▸ WORK ORDER
Each line of the material holding the word "Date" must be identified and copied.
[Start of section]
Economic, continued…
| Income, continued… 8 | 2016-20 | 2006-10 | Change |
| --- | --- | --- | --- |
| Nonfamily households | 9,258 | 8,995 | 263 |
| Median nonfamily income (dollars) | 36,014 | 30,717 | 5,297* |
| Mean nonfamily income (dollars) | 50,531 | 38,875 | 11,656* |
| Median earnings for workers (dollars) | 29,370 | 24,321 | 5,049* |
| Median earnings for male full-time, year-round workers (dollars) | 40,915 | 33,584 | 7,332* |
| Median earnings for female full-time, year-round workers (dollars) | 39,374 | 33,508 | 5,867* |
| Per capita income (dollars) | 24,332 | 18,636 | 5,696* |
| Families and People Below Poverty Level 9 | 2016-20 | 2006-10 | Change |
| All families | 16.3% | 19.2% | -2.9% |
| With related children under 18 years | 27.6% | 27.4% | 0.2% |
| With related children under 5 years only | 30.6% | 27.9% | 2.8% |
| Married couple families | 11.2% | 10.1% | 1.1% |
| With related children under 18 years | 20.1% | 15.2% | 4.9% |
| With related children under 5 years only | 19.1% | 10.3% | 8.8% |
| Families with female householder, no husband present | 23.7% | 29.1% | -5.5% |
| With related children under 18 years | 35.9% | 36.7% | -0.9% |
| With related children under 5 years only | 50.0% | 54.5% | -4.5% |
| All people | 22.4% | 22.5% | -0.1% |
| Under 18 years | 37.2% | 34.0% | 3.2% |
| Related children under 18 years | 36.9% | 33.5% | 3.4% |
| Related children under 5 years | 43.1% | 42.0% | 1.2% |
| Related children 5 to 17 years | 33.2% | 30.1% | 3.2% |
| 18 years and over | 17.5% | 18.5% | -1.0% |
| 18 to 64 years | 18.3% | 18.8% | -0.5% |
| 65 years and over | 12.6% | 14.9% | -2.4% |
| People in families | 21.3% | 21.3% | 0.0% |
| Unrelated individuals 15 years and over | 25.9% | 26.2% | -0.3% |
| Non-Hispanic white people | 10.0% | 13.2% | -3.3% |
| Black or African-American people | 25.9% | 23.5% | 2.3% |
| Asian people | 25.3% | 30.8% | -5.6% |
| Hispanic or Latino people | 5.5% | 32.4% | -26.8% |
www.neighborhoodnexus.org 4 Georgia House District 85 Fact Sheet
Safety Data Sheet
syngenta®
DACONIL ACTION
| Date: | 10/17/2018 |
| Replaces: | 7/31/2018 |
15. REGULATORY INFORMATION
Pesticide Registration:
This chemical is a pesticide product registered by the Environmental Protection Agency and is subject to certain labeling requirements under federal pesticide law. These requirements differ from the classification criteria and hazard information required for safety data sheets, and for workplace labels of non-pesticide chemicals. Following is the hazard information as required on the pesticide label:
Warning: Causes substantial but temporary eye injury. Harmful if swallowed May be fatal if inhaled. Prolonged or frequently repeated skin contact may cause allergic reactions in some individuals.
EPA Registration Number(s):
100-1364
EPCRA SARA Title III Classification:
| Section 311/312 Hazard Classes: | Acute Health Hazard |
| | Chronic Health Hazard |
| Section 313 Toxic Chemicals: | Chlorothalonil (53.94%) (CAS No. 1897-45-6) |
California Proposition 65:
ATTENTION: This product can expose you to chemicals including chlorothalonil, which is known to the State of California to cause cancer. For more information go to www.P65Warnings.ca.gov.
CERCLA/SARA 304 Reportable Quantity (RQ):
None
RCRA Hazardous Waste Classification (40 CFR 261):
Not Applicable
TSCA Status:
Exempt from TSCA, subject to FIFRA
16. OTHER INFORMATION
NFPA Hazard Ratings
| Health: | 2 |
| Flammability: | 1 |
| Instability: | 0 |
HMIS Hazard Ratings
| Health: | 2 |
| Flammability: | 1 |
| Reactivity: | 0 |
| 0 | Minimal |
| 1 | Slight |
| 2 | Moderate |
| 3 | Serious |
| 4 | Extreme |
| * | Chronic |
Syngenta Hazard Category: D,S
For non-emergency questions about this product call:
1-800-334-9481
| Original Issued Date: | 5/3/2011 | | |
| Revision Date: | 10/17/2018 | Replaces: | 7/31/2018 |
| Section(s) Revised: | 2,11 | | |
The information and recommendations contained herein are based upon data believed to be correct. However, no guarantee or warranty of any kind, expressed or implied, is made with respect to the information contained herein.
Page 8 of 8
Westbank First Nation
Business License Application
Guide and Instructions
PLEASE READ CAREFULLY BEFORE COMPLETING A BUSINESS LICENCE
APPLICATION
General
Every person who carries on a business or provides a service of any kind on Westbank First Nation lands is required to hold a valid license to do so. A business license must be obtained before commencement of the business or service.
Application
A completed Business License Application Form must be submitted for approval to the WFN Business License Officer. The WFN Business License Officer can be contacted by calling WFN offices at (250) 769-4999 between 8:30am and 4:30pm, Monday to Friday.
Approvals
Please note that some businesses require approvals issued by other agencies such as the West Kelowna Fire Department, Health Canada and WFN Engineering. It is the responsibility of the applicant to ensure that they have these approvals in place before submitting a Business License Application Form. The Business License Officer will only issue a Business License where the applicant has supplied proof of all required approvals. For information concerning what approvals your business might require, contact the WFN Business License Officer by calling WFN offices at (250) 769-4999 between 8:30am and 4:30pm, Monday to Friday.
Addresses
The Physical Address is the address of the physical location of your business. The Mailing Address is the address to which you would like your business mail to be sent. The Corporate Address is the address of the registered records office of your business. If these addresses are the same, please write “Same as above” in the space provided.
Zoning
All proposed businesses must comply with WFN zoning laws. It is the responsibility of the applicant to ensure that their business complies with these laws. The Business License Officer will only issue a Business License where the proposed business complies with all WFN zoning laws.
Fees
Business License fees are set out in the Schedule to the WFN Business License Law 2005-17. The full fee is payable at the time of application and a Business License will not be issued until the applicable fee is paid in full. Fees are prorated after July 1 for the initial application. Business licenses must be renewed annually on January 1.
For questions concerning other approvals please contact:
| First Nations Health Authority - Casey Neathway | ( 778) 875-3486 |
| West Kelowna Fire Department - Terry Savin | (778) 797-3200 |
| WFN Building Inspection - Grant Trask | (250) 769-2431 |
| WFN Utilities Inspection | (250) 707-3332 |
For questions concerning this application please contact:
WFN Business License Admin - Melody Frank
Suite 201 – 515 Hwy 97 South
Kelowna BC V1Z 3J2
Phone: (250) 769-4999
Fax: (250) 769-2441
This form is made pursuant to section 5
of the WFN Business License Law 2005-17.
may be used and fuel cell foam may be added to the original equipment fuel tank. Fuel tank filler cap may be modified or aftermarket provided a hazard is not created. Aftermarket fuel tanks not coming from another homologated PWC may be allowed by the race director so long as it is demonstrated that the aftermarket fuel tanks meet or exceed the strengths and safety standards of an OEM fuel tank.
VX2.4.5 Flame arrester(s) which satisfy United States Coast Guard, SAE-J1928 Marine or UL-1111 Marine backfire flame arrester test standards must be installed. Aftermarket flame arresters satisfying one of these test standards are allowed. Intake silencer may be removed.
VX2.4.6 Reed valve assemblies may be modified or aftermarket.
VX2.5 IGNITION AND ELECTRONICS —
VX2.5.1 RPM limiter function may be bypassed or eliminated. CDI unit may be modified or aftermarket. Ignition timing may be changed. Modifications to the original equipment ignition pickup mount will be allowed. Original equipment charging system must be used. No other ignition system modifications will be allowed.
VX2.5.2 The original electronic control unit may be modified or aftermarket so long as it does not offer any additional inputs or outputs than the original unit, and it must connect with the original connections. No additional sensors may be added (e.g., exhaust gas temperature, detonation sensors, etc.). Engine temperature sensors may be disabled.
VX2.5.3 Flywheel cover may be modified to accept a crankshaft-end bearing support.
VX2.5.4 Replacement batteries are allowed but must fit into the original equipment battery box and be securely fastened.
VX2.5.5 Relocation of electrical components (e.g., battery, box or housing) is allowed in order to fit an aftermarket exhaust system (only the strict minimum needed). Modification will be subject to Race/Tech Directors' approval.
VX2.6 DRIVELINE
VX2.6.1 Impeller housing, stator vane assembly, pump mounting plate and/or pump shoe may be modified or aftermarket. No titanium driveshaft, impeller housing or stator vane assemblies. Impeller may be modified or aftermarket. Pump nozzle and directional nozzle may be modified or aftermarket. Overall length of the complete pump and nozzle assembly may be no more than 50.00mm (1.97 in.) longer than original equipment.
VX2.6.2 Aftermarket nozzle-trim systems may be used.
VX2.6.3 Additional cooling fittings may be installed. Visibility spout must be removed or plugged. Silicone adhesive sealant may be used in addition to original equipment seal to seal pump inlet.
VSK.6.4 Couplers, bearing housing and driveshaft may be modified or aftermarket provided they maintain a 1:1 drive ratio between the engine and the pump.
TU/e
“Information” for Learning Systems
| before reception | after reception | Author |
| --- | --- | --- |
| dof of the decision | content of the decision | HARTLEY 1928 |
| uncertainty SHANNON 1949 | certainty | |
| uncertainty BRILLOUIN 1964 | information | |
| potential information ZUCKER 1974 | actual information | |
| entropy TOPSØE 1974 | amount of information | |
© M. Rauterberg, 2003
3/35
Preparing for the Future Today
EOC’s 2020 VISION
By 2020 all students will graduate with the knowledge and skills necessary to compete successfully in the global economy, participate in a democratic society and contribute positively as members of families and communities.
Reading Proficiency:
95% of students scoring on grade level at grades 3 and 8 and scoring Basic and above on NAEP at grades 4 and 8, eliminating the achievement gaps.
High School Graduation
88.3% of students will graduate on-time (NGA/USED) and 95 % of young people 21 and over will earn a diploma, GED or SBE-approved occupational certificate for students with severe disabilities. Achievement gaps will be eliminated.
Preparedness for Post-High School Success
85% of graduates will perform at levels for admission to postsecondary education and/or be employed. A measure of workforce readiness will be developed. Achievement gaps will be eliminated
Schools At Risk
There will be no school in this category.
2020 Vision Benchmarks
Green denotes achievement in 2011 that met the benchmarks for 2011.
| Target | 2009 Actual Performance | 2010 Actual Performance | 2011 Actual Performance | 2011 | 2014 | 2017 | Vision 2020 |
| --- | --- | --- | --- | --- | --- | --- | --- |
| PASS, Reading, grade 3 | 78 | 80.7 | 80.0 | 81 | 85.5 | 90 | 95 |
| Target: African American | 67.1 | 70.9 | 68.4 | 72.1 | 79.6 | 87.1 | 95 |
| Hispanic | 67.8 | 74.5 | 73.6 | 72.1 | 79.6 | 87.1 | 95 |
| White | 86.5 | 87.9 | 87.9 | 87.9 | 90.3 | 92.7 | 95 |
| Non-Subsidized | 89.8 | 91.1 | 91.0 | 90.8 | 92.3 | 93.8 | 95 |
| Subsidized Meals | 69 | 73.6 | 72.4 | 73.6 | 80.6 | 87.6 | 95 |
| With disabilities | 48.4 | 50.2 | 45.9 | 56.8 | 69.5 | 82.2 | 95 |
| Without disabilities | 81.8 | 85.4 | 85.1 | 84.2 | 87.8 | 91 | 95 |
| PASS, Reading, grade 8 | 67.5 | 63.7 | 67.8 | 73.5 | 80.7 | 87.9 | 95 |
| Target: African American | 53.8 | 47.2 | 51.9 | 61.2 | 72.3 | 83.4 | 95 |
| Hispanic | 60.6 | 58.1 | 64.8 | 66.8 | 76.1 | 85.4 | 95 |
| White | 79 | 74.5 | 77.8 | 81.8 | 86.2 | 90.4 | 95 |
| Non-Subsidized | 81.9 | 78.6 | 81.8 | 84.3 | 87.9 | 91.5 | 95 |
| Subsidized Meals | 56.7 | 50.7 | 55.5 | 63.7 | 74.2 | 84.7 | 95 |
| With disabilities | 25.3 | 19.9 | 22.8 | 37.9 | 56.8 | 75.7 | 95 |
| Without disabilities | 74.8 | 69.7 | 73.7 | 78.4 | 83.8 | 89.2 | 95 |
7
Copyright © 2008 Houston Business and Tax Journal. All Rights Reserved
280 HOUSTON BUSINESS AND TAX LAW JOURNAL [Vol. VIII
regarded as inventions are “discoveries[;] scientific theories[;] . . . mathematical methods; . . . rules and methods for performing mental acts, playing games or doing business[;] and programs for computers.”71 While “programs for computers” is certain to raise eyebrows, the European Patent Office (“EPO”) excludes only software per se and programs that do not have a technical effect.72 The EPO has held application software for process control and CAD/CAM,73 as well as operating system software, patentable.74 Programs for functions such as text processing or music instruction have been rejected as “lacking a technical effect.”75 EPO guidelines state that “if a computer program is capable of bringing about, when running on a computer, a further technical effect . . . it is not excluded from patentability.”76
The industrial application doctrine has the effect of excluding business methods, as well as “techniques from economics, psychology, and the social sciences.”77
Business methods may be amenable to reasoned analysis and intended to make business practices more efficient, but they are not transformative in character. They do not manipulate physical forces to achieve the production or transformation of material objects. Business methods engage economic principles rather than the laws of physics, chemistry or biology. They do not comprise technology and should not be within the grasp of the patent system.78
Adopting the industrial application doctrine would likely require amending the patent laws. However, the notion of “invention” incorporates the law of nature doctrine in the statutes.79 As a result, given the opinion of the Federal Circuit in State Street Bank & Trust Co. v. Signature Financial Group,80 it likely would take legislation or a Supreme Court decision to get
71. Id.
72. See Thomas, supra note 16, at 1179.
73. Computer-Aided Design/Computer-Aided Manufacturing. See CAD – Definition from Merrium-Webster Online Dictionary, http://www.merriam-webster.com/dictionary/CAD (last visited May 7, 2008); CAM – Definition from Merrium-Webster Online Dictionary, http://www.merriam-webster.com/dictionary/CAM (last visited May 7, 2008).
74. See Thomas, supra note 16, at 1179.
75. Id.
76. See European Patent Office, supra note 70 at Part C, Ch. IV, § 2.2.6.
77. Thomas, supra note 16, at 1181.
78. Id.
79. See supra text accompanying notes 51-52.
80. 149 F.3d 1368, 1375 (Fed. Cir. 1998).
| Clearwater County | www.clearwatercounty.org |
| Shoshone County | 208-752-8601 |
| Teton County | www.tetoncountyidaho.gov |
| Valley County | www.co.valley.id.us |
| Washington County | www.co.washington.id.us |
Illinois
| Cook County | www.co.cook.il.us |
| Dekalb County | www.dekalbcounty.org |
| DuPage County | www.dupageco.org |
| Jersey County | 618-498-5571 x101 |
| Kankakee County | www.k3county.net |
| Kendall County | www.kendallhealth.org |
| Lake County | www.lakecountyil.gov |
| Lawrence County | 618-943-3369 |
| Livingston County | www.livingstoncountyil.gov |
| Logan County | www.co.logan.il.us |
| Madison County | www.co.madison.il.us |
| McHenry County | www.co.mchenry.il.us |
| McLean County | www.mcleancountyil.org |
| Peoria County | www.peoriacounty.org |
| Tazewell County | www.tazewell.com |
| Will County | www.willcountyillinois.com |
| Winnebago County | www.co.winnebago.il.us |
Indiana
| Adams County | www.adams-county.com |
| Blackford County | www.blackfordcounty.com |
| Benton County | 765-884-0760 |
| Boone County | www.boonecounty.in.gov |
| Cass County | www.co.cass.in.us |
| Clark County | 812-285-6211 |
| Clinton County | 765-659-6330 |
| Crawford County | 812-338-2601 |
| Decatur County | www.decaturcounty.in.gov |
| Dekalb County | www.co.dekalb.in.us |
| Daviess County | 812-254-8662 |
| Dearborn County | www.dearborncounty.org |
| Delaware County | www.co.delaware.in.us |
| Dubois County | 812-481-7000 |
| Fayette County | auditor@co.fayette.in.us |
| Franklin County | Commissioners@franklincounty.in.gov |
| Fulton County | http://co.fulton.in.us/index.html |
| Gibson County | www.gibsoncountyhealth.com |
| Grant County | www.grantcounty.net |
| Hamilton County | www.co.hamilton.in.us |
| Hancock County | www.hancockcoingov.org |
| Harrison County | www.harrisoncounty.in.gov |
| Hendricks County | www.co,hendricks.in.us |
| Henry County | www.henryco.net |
[End of section]
▸ SOLUTION TO THIS TASK
| Date: | 10/17/2018 |
| Original Issued Date: | 5/3/2011 | | |
| Revision Date: | 10/17/2018 | Replaces: | 7/31/2018 |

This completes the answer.